About a year ago, I stumbled across a 14th Century German mystic named Nicholas of Cusa.  I found one of his books called, The Vision of God, on a free book table, at a pastor’s meeting.  In it, he talks about the “omnivoyance” of God.  That was new to me.  We’re all familiar with the other “omnis” of God: God’s omnipotence, omniscience, omnipresence.  “Omnipotence” means God is all powerful.  “Omniscience” means God is all knowing.  “Omnipresence” means God is in all places at once.  “Omnivoyance” means that God is always watching over us; nothing escapes God’s loving gaze.

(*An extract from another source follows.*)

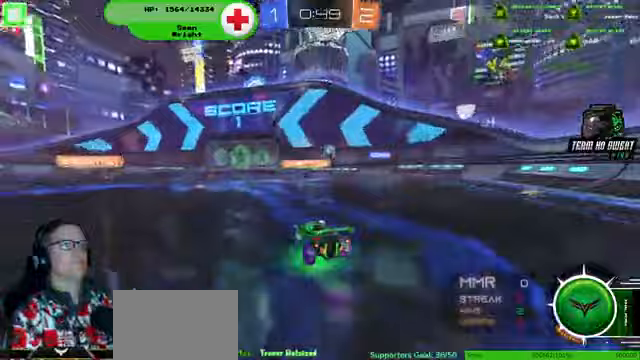
{"dt_ms": 500, "buttons": ["R2"], "left_stick": "left", "right_stick": "center", "events": [[67, "left_stick", "center"], [167, "left_stick", "right"], [300, "left_stick", "left"]]}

And, that is especially important.  God isn’t watching over us like some sort of divine peeping Tom, always watching the secret things we do.  God isn’t doing government surveillance, spying on us.  God watches over us, like a shepherd watches over his/her sheep, or like parents watches over children.  God’s gaze is always a loving, caring, protective, concerned gaze.

Jesus said,

“Aren’t two sparrows sold for a small coin? But not one of them will fall to the ground without your Father knowing about it already. Even the hairs of your head are all counted. Don’t be afraid. You are worth more than many sparrows. (Matthew 10:29-31)

A tiny bird doesn’t die, without God knowing and seeing.  You and I are worth far more that sparrows to God! But, in the same way, nothing happens to us without God knowing and seeing.

That means, whatever you’ve been going through – before, during, or after coronavirus, God cares about you and is watching over you.  Whatever your loved ones are going through, God is watching over them.  That doesn’t mean bad things won’t happen to them, or us.  I can’t promise that.  I wish I could.  We all know God isn’t in the business of constantly intervening in the affairs of this world.  But, we do believe, in faith, God works behind the scenes in ways we can’t comprehend.  And, we can be sure, nothing escapes God’s loving gaze.

So, this morning, whatever effect, whatever impact this season is having on you, for a moment, lift your eyes to God, shift your eyes from your fears to your faith, and know that God, the maker of Heaven and Earth, is watching over you.